The situation in Willoughby schools is rapidly approaching a crisis, and at the same time the board is consumed with all the fallout from its decision to get rid of Superintendent Cheryle Beaumont.
As I have commented earlier, the board had every right to change superintendents. However, the challenge right now is that there are many urgent situations that require a firm hand on the tiller, and it is hard for any acting superintendent, no matter how capable, to provide all the help needed.
It’s also important to remember that the school district needs to pay about $10 million or so out of upcoming operating budgets back to the province, as a result of past fiscal mismanagement.
R.C. Garnett parents have had to put up with a lot in recent years as a result of provincial funding restrictions and a local government that has been so consumed with development that it failed to understand how that development impacted schools. Now they are being told that Grade 6 and 7 students should go to the new Lynn Fripps Elementary next fall, until a new middle school is opened.
Fripps is located about 20 blocks away from Garnett, and that will be a long walk for many students. If they walk, they will pass by another full-to-the-seams elementary school, Willoughby Elementary.
Busing will be provided at no cost, the district has told parents.
This comes a short time after parents of prospective Kindergarten students at Garnett lined up all night in an effort to get one of the few spaces available next year.
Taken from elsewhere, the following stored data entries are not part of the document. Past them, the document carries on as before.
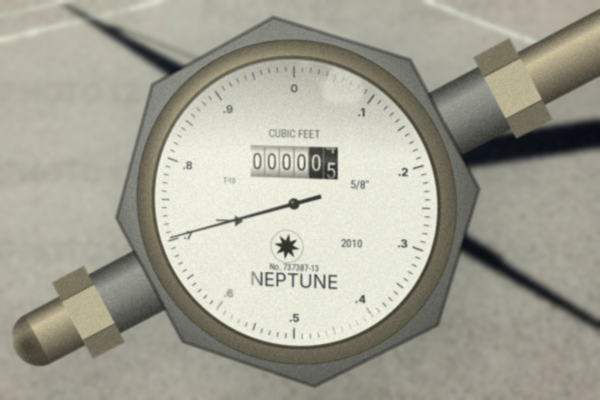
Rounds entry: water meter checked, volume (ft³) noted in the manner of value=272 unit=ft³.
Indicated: value=4.70 unit=ft³
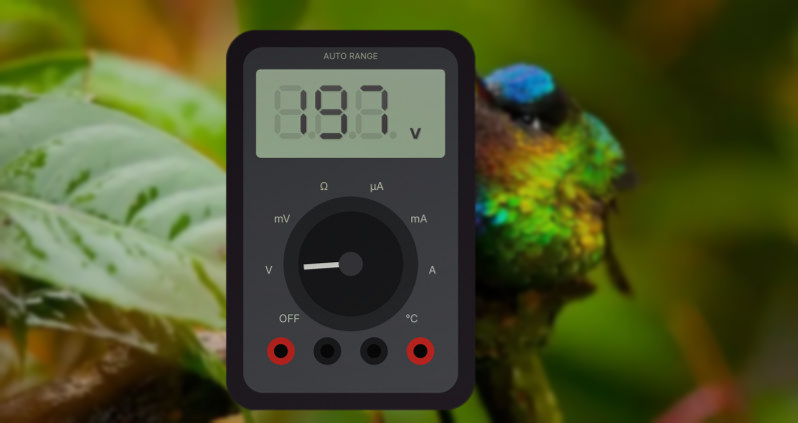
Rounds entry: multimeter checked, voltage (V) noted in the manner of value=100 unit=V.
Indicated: value=197 unit=V
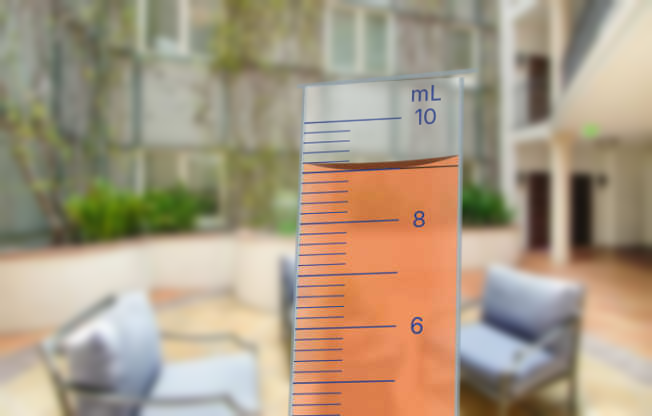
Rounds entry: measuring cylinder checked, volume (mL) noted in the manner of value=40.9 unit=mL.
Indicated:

At the same time, the board of education has to live with a past decision on a land swap. The district is part of a three-way swap (involving the Township and a developer). The site held for a new school in the Routley neighbourhood is being exchanged for another one far to the north in Yorkson.
By the way, the motion to go ahead with the land swap was made at a closed board meeting in November, 2009 by Trustee Wendy Johnson, who is now the board chair, and seconded by Trustee Alison McVeigh, who was censured by the board last week for stating to the media and the public that the board had fired Beaumont.
The final decision on the Routley swap is to be made by the board at a special meeting tonight (Tuesday). It has little choice. A great deal of work, including approval from the minister of education, has gone into this already, and a decision to back out would cost the district millions.
In the meantime, parents of children west of 200 Street — an area that will continue to grow — have no neighbourhood school available to them. Garnett is full. Langley Meadows, which is also west of 200 Street, can take some of them, but that is only a partial solution.
The school district needs to do far more consulting with the community and particularly with parents of young children who are not yet part of the school system. It plans to hold a public consultation on its plans for Willoughby sometime in the next few months, and this is badly needed.
However, it also needs to be far more proactive with the Township and have a much better handle on what’s coming down the pipeline.